Much of my work explores relationships between theatre, society and political contexts; most recently, I have been writing about images of Hitler and the Nazis on the British stage during the 1930s, and about political drama written during the early months of the First World War, and the final part of my four volume history of twentieth century theatre censorship under the Lord Chamberlain has just been published. My previous book (2012) was Modern British Playwriting: the 1960s published as part of Methuen’s ‘Decades of Modern British Playwrighting’ series.
I also have a strong interest in particular contemporary playwrights and practitioners who challenge traditional conventions about character, narrative and performance. My next book will be about the contemporary playwright Howard Barker.
Beyond the academic arena, I once won a medal for wicket-keeping in the Huddersfield District Association Cricket League (Division Two), and - as a founder member of White Horse Travelling Theatre = I performed the roles of both St George and the dragon (though not simultaneously) at the Glastonbury Festival. . My donkey in Ali Baba and the Four Tea Thieves is remembered fondly by many who attended primary schools in Somerset during the late 1970s, as is my Golux from The Thirteen Clocks.
My academic research has centred primarily on British political theatre and playwrights in the twentieth century, and the interplay between politics, morality and aesthetics. I particularly relish opportunities to work practically on some of the forgotten texts of the period.

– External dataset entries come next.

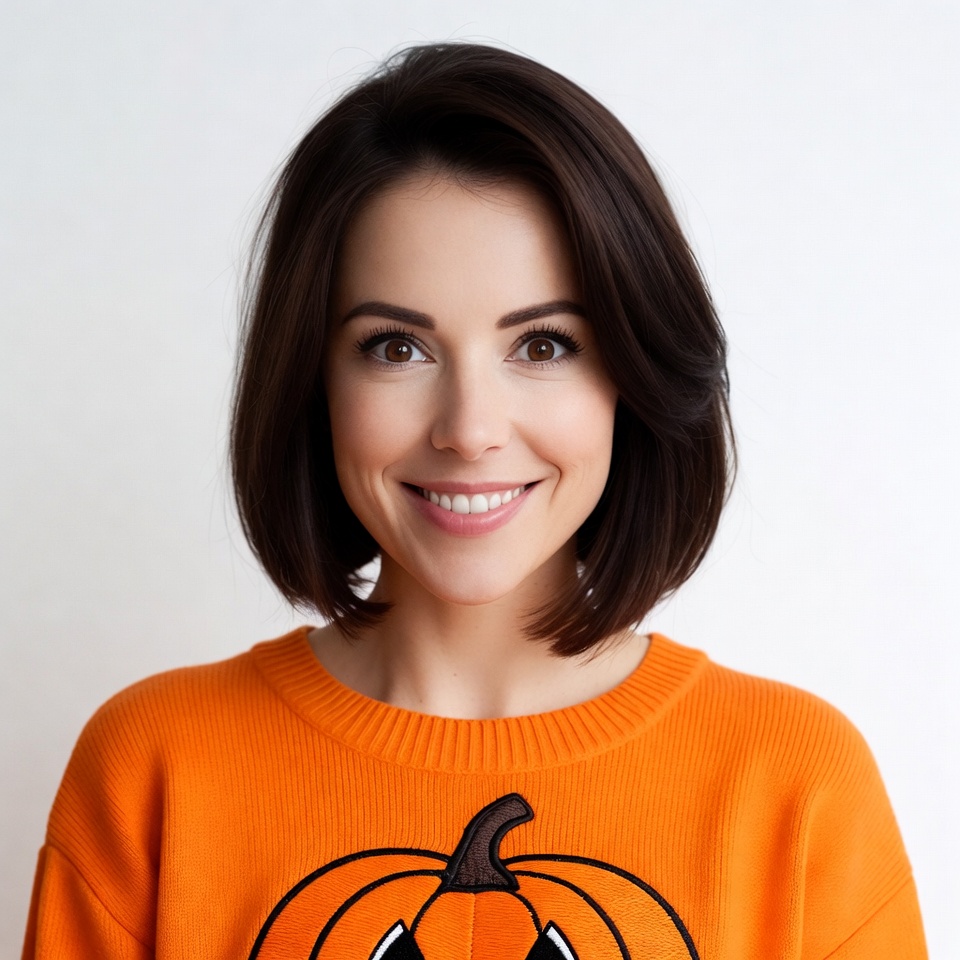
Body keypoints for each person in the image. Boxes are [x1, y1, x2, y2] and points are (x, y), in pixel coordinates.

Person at [22, 42, 926, 959]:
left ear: (631, 373)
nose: (469, 428)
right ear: (314, 381)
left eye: (542, 345)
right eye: (395, 348)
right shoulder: (155, 769)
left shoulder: (796, 786)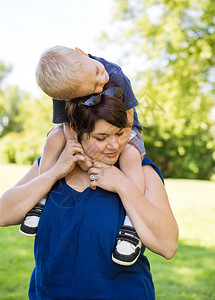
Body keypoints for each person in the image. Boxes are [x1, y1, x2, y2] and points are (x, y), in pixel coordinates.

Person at [0, 82, 178, 299]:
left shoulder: (141, 172)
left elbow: (168, 246)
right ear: (76, 132)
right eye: (101, 138)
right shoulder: (51, 164)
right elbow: (3, 213)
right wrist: (53, 174)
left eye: (120, 133)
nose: (114, 145)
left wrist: (122, 185)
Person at [19, 46, 147, 266]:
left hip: (123, 127)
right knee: (54, 138)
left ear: (82, 52)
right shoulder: (65, 88)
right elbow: (67, 125)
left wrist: (116, 144)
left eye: (98, 74)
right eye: (95, 86)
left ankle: (131, 227)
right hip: (84, 129)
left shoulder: (113, 73)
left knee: (130, 156)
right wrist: (79, 150)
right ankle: (40, 199)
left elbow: (126, 119)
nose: (101, 80)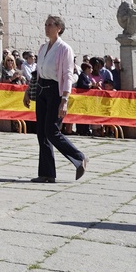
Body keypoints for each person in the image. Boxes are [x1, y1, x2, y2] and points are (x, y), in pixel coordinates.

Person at [33, 15, 87, 183]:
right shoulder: (43, 48)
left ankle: (79, 157)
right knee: (41, 133)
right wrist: (30, 91)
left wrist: (65, 98)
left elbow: (67, 74)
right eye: (45, 24)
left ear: (59, 28)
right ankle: (47, 173)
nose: (46, 27)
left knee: (52, 131)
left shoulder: (65, 49)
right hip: (42, 89)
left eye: (50, 25)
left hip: (55, 92)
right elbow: (38, 71)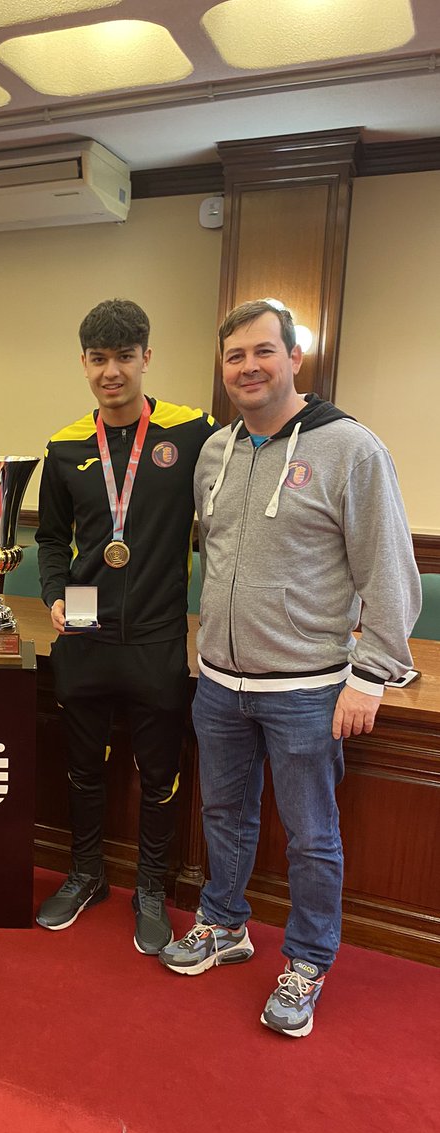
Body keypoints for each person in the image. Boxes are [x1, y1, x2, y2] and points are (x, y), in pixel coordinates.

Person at [159, 299, 421, 1037]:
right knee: (222, 817)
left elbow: (391, 573)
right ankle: (225, 924)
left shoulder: (350, 449)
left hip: (308, 692)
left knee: (311, 836)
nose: (248, 367)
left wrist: (370, 675)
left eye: (262, 352)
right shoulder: (216, 450)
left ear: (295, 357)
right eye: (235, 356)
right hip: (218, 684)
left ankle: (307, 961)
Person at [35, 298, 217, 952]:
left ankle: (149, 887)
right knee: (83, 769)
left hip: (156, 639)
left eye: (124, 357)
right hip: (82, 632)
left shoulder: (194, 433)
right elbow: (52, 539)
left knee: (158, 773)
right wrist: (53, 592)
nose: (112, 371)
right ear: (84, 363)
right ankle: (85, 874)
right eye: (98, 358)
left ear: (147, 357)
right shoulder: (64, 446)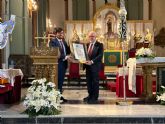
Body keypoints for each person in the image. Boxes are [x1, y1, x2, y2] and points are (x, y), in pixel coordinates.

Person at [49, 27, 71, 103]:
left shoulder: (64, 41)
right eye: (60, 33)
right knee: (57, 81)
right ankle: (55, 97)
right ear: (56, 34)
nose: (62, 34)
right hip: (57, 64)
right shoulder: (53, 42)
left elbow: (68, 50)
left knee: (61, 81)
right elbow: (54, 53)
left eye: (62, 33)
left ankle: (60, 96)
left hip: (63, 64)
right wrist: (65, 57)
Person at [83, 31, 104, 104]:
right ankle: (90, 95)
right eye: (90, 36)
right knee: (89, 82)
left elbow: (100, 56)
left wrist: (91, 61)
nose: (91, 37)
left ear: (95, 37)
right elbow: (84, 54)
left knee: (95, 82)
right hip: (87, 66)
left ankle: (95, 97)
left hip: (95, 66)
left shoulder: (99, 45)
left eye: (93, 36)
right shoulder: (87, 44)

My doctorate (Leeds University, 1991) focused on the portrayal of the Soviet Union and Communism in British Theatre between 1917 and 1945, and became the basis of my first book, British Theatre and The Red Peril. This questioned the assumption that the term `political´ can automatically be equated with `left-wing´, by unearthing a range of neglected (and mostly pretty awful) plays full of evil Bolsheviks.
Since then I have spent a lot of time exploring the history of theatre censorship in Britain between 1900 and 1968, mainly by examining the extensive archives of the Lord Chamberlain which are held in the British Library and the Royal Archive at Windsor Castle. I can tell you more about the content of these archives than you need to know, and have recently completed a four volume history of The Censorship of British Drama 1900-1968. I continue to be intrigued by why so many authorities and societies have seen theatre and performance as a subversive and uniquely dangerous activity – `the House of Satan´ – which requires rigorous control and suppression. I would like to believe that this reputation is deserved. In July 2015 the Guardian newspaper published an article I wrote for them about the efforts of the Lord Chamberlain to prevent the public performance of plays crtical of the Nazis.

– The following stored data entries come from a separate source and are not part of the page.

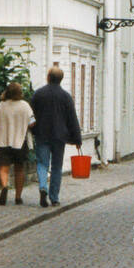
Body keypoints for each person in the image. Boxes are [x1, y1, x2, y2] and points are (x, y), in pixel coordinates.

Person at [30, 66, 82, 208]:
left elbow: (30, 113)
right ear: (61, 79)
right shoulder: (66, 97)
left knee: (42, 163)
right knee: (57, 167)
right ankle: (54, 198)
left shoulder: (38, 94)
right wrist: (77, 139)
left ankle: (42, 186)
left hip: (42, 133)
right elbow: (72, 118)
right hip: (59, 136)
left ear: (48, 77)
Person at [0, 82, 35, 206]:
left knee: (3, 167)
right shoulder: (25, 106)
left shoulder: (0, 106)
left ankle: (5, 186)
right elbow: (32, 123)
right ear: (19, 93)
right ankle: (18, 197)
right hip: (20, 141)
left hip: (3, 140)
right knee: (19, 168)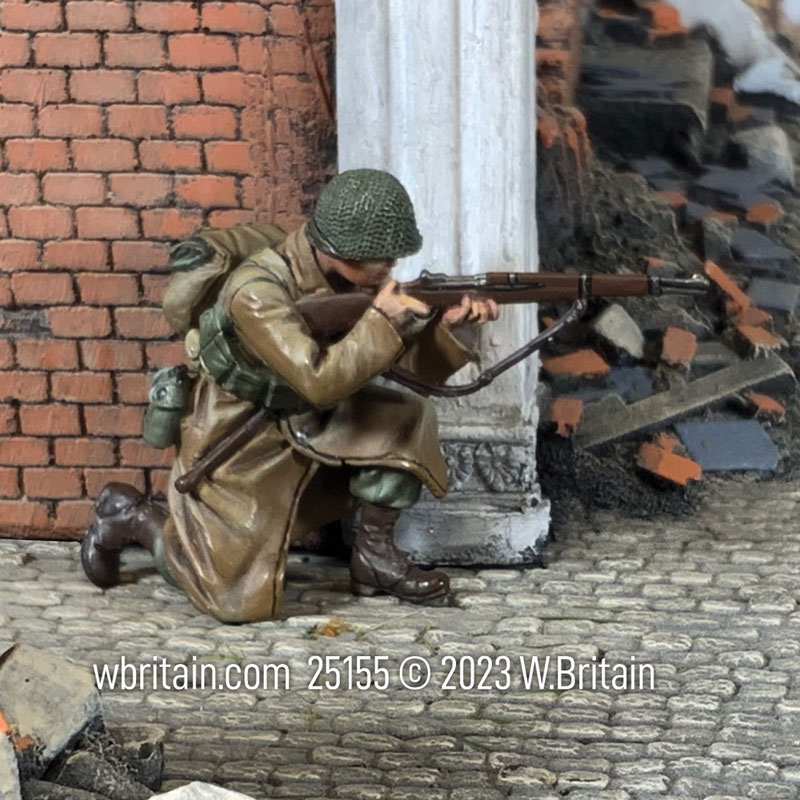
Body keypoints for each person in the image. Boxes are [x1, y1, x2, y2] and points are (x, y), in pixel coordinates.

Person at [81, 169, 499, 623]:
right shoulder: (256, 292)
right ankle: (131, 516)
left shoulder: (355, 283)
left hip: (313, 418)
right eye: (378, 257)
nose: (390, 267)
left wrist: (451, 330)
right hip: (242, 436)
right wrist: (383, 321)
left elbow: (403, 369)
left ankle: (375, 558)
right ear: (335, 249)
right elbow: (317, 380)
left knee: (405, 417)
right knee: (231, 598)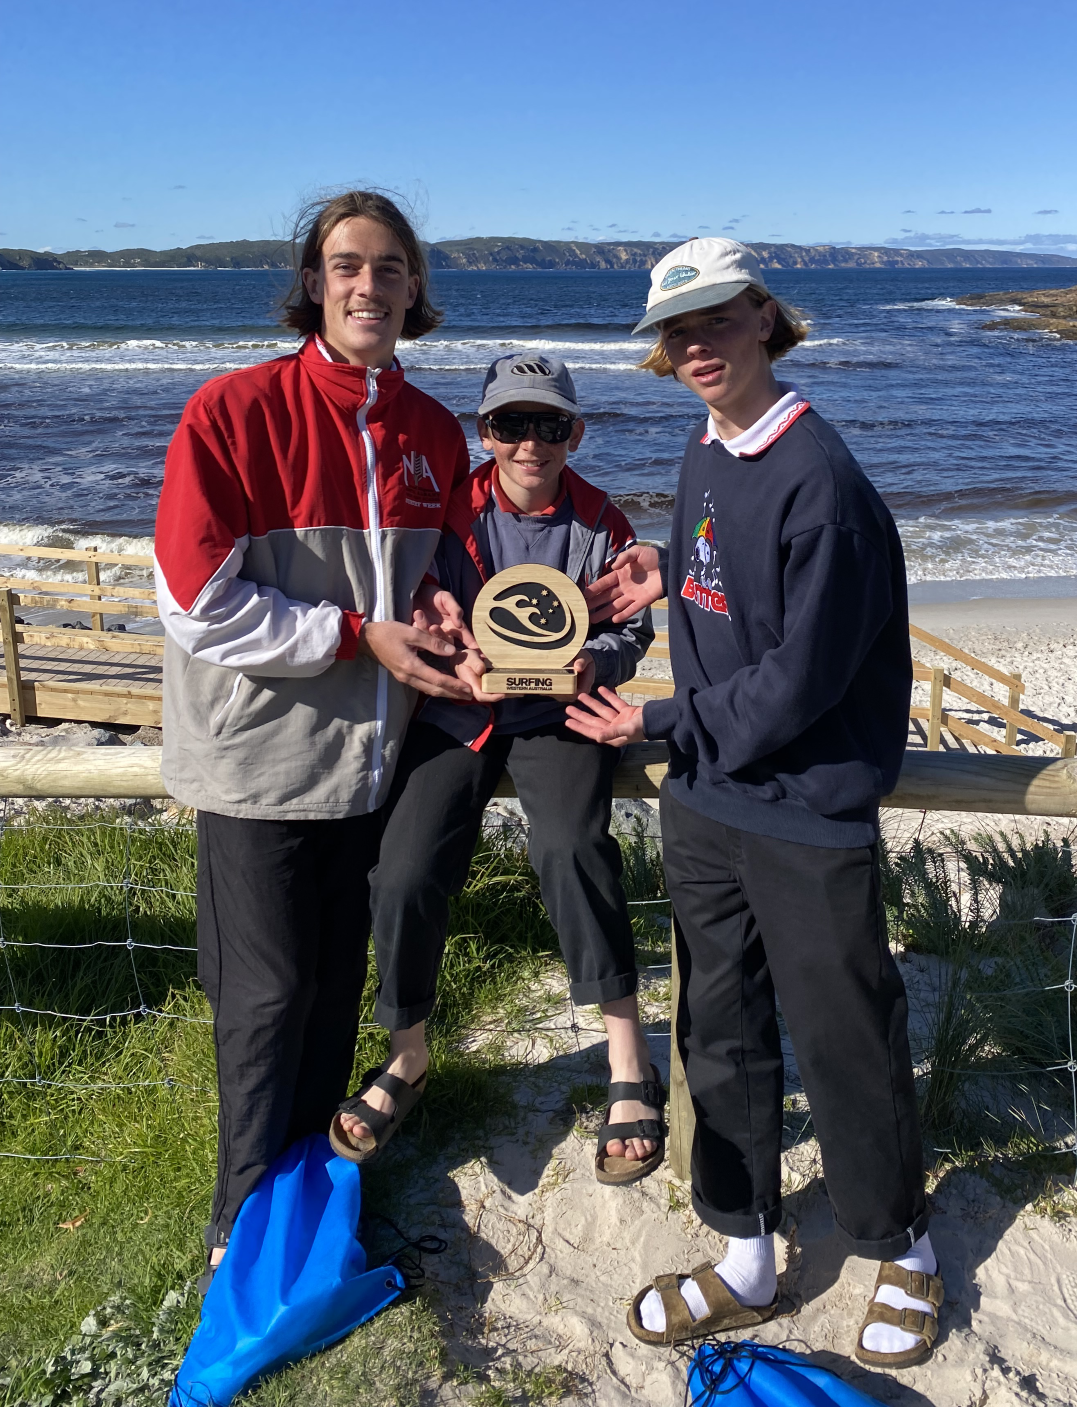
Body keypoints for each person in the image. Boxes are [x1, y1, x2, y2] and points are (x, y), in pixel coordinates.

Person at [569, 239, 941, 1368]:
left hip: (806, 802)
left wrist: (658, 723)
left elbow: (803, 679)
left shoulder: (823, 479)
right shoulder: (707, 452)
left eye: (716, 321)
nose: (694, 347)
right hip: (710, 803)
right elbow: (723, 555)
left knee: (844, 1035)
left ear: (766, 319)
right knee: (718, 1033)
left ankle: (901, 1244)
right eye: (675, 332)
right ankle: (745, 1249)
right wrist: (663, 566)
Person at [154, 190, 481, 1292]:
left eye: (392, 268)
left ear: (416, 289)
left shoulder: (434, 431)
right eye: (348, 265)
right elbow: (197, 601)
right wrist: (357, 635)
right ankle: (238, 1241)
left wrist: (434, 615)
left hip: (368, 765)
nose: (369, 286)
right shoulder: (233, 411)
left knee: (334, 988)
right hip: (258, 761)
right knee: (265, 1001)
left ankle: (305, 1200)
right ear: (311, 281)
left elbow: (426, 582)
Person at [330, 353, 668, 1184]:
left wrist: (595, 662)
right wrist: (456, 657)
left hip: (560, 715)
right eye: (510, 424)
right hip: (461, 714)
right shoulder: (450, 512)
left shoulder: (603, 523)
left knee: (573, 850)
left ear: (574, 433)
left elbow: (633, 628)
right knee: (403, 870)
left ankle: (629, 1059)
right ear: (484, 432)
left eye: (549, 425)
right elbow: (421, 608)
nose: (528, 444)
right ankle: (407, 1054)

Other recent work includes chapters on how Africa was depicted on the British stage in the 1920s, David Hare’s treatment of history and memory, W.H. Auden’s place in theatre of the 1930s, and the film adaptation of Look Back in Anger. Aside from a monograph about the playwright Howard Barker, I am currently writing a chapter about representations of Africa in British theatre in the 1950s and 60s, as well as a guide to Alan Bennett’s The History Boys for GCSE students of English Literature. More public contributions include running an education event at the National Theatre on censorship in the early part of the 20th Century, and a roundtable symposium at Geneva’s Theatre du Galpon as part of their season of Howard Barker plays (both November 2015).

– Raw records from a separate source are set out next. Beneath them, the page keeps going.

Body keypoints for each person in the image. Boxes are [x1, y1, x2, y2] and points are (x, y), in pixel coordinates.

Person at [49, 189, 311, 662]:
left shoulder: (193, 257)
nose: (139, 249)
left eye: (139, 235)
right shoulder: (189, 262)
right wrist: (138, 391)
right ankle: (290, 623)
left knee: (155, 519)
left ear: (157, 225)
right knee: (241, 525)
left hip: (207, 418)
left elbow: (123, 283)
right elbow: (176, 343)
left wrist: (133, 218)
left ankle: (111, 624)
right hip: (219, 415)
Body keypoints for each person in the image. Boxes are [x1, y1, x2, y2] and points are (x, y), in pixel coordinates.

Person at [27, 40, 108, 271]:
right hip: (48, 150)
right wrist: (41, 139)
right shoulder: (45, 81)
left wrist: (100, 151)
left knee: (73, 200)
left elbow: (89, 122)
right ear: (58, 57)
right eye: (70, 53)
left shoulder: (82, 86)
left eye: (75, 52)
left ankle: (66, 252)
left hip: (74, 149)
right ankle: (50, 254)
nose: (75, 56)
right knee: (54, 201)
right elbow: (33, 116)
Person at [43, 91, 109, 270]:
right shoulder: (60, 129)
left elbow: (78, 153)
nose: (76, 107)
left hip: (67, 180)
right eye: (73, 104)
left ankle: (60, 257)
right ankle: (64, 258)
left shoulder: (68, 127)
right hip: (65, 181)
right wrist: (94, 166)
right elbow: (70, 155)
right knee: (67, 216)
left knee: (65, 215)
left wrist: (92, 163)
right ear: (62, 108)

My undergraduate and postgraduate teaching is mostly based in the School of English´s Theatre Workshop and focuses on areas of theatre and performance. It frequently includes studio-based practice, and reflects one or more of my active research interests.
I welcome applicants from anyone wishing to work in areas which connect with any of my research interests.
Current or previous PhD supervisions have included theses focused on 19th Century Theatre in Sheffield, Howard Barker, Timberlake Wertenbaker, Philip Ridley, Biographical Drama, Political Theatre in Syria, Contemporary Playwrights in Iraq, and the work of Hermann Nitsch and Genesis P. Orridge.